**MATERIALS PROVIDED**:
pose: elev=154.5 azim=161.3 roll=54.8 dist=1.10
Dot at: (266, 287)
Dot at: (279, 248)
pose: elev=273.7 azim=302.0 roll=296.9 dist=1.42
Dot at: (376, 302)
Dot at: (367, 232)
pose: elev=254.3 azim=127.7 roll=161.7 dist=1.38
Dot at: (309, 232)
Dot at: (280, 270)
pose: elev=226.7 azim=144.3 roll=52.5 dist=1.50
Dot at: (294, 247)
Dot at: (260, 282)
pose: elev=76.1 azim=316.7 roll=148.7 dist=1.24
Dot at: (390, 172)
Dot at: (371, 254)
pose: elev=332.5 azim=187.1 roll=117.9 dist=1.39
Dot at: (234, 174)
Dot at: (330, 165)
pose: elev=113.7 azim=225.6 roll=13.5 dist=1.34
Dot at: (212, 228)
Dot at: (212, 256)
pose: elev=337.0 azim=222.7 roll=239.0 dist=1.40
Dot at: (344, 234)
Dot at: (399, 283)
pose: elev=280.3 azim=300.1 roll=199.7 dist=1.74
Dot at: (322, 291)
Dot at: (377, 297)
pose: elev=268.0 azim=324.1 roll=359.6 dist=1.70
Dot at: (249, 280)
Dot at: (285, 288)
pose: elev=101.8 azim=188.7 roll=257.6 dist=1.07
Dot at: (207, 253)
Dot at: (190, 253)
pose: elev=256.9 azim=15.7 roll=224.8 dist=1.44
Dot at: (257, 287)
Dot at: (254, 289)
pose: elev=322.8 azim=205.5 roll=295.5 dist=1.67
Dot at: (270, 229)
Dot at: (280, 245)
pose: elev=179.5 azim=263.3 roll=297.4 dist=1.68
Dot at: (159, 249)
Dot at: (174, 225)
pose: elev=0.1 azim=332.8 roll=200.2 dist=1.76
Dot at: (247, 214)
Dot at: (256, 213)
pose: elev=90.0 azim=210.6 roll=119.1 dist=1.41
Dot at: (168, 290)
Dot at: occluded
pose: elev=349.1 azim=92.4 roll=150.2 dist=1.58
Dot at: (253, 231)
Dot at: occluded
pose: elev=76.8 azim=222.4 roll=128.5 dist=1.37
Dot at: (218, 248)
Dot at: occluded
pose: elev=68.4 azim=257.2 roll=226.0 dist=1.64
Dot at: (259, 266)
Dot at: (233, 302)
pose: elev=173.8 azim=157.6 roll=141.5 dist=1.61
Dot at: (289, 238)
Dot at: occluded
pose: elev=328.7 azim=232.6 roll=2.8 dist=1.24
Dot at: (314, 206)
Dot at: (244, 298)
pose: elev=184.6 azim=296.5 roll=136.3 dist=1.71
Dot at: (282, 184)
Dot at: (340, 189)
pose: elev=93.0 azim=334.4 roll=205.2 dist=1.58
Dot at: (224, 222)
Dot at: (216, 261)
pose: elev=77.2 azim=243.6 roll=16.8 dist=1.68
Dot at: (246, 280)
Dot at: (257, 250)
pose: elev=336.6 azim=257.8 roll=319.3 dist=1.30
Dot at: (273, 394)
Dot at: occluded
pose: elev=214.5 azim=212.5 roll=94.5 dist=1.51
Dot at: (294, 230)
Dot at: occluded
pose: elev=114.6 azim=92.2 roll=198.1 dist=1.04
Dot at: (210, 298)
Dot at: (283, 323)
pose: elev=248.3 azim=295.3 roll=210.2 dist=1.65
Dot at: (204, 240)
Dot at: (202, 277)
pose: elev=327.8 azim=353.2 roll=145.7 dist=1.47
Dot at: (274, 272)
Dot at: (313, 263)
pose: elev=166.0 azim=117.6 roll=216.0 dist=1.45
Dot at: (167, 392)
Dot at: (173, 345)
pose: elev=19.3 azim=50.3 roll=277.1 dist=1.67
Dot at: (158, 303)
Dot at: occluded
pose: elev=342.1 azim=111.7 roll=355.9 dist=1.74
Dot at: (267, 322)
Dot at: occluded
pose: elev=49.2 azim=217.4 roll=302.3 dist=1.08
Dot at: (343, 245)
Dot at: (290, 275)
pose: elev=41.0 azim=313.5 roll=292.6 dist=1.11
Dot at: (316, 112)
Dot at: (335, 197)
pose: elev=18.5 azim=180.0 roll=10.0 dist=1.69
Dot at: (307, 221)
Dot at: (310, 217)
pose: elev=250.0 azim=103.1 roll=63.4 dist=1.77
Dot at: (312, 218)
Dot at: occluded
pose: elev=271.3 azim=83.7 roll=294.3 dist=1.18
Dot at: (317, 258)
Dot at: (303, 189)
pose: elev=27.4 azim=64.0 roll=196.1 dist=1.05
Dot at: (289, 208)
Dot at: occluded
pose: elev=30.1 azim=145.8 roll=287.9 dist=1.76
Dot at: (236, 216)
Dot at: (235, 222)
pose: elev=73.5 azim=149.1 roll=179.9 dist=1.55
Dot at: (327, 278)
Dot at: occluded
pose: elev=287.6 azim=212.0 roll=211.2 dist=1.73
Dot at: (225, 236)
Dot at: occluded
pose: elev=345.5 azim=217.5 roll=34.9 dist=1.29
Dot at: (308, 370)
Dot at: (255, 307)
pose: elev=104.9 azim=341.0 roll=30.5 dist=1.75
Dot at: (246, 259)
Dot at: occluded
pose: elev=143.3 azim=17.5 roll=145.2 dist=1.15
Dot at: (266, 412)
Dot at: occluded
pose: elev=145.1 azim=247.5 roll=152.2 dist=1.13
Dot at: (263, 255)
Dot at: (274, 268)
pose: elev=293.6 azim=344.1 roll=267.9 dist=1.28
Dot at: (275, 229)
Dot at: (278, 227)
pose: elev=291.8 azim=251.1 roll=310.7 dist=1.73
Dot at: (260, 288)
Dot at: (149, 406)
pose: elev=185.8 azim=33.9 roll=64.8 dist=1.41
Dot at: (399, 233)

**PROBLEM STATEMENT**:
Rewrite all the lines above so that every "pose" becomes "view", with nothing else changed.

**EXERCISE ANSWER**:
view: elev=154.5 azim=161.3 roll=54.8 dist=1.10
Dot at: (266, 287)
Dot at: (279, 248)
view: elev=273.7 azim=302.0 roll=296.9 dist=1.42
Dot at: (376, 302)
Dot at: (367, 232)
view: elev=254.3 azim=127.7 roll=161.7 dist=1.38
Dot at: (309, 232)
Dot at: (280, 270)
view: elev=226.7 azim=144.3 roll=52.5 dist=1.50
Dot at: (294, 247)
Dot at: (260, 282)
view: elev=76.1 azim=316.7 roll=148.7 dist=1.24
Dot at: (390, 172)
Dot at: (371, 254)
view: elev=332.5 azim=187.1 roll=117.9 dist=1.39
Dot at: (234, 174)
Dot at: (330, 165)
view: elev=113.7 azim=225.6 roll=13.5 dist=1.34
Dot at: (212, 228)
Dot at: (212, 256)
view: elev=337.0 azim=222.7 roll=239.0 dist=1.40
Dot at: (344, 234)
Dot at: (399, 283)
view: elev=280.3 azim=300.1 roll=199.7 dist=1.74
Dot at: (322, 291)
Dot at: (377, 297)
view: elev=268.0 azim=324.1 roll=359.6 dist=1.70
Dot at: (249, 280)
Dot at: (285, 288)
view: elev=101.8 azim=188.7 roll=257.6 dist=1.07
Dot at: (207, 253)
Dot at: (190, 253)
view: elev=256.9 azim=15.7 roll=224.8 dist=1.44
Dot at: (257, 287)
Dot at: (254, 289)
view: elev=322.8 azim=205.5 roll=295.5 dist=1.67
Dot at: (270, 229)
Dot at: (280, 245)
view: elev=179.5 azim=263.3 roll=297.4 dist=1.68
Dot at: (159, 249)
Dot at: (174, 225)
view: elev=0.1 azim=332.8 roll=200.2 dist=1.76
Dot at: (247, 214)
Dot at: (256, 213)
view: elev=90.0 azim=210.6 roll=119.1 dist=1.41
Dot at: (168, 290)
Dot at: occluded
view: elev=349.1 azim=92.4 roll=150.2 dist=1.58
Dot at: (253, 231)
Dot at: occluded
view: elev=76.8 azim=222.4 roll=128.5 dist=1.37
Dot at: (218, 248)
Dot at: occluded
view: elev=68.4 azim=257.2 roll=226.0 dist=1.64
Dot at: (259, 266)
Dot at: (233, 302)
view: elev=173.8 azim=157.6 roll=141.5 dist=1.61
Dot at: (289, 238)
Dot at: occluded
view: elev=328.7 azim=232.6 roll=2.8 dist=1.24
Dot at: (314, 206)
Dot at: (244, 298)
view: elev=184.6 azim=296.5 roll=136.3 dist=1.71
Dot at: (282, 184)
Dot at: (340, 189)
view: elev=93.0 azim=334.4 roll=205.2 dist=1.58
Dot at: (224, 222)
Dot at: (216, 261)
view: elev=77.2 azim=243.6 roll=16.8 dist=1.68
Dot at: (246, 280)
Dot at: (257, 250)
view: elev=336.6 azim=257.8 roll=319.3 dist=1.30
Dot at: (273, 394)
Dot at: occluded
view: elev=214.5 azim=212.5 roll=94.5 dist=1.51
Dot at: (294, 230)
Dot at: occluded
view: elev=114.6 azim=92.2 roll=198.1 dist=1.04
Dot at: (210, 298)
Dot at: (283, 323)
view: elev=248.3 azim=295.3 roll=210.2 dist=1.65
Dot at: (204, 240)
Dot at: (202, 277)
view: elev=327.8 azim=353.2 roll=145.7 dist=1.47
Dot at: (274, 272)
Dot at: (313, 263)
view: elev=166.0 azim=117.6 roll=216.0 dist=1.45
Dot at: (167, 392)
Dot at: (173, 345)
view: elev=19.3 azim=50.3 roll=277.1 dist=1.67
Dot at: (158, 303)
Dot at: occluded
view: elev=342.1 azim=111.7 roll=355.9 dist=1.74
Dot at: (267, 322)
Dot at: occluded
view: elev=49.2 azim=217.4 roll=302.3 dist=1.08
Dot at: (343, 245)
Dot at: (290, 275)
view: elev=41.0 azim=313.5 roll=292.6 dist=1.11
Dot at: (316, 112)
Dot at: (335, 197)
view: elev=18.5 azim=180.0 roll=10.0 dist=1.69
Dot at: (307, 221)
Dot at: (310, 217)
view: elev=250.0 azim=103.1 roll=63.4 dist=1.77
Dot at: (312, 218)
Dot at: occluded
view: elev=271.3 azim=83.7 roll=294.3 dist=1.18
Dot at: (317, 258)
Dot at: (303, 189)
view: elev=27.4 azim=64.0 roll=196.1 dist=1.05
Dot at: (289, 208)
Dot at: occluded
view: elev=30.1 azim=145.8 roll=287.9 dist=1.76
Dot at: (236, 216)
Dot at: (235, 222)
view: elev=73.5 azim=149.1 roll=179.9 dist=1.55
Dot at: (327, 278)
Dot at: occluded
view: elev=287.6 azim=212.0 roll=211.2 dist=1.73
Dot at: (225, 236)
Dot at: occluded
view: elev=345.5 azim=217.5 roll=34.9 dist=1.29
Dot at: (308, 370)
Dot at: (255, 307)
view: elev=104.9 azim=341.0 roll=30.5 dist=1.75
Dot at: (246, 259)
Dot at: occluded
view: elev=143.3 azim=17.5 roll=145.2 dist=1.15
Dot at: (266, 412)
Dot at: occluded
view: elev=145.1 azim=247.5 roll=152.2 dist=1.13
Dot at: (263, 255)
Dot at: (274, 268)
view: elev=293.6 azim=344.1 roll=267.9 dist=1.28
Dot at: (275, 229)
Dot at: (278, 227)
view: elev=291.8 azim=251.1 roll=310.7 dist=1.73
Dot at: (260, 288)
Dot at: (149, 406)
view: elev=185.8 azim=33.9 roll=64.8 dist=1.41
Dot at: (399, 233)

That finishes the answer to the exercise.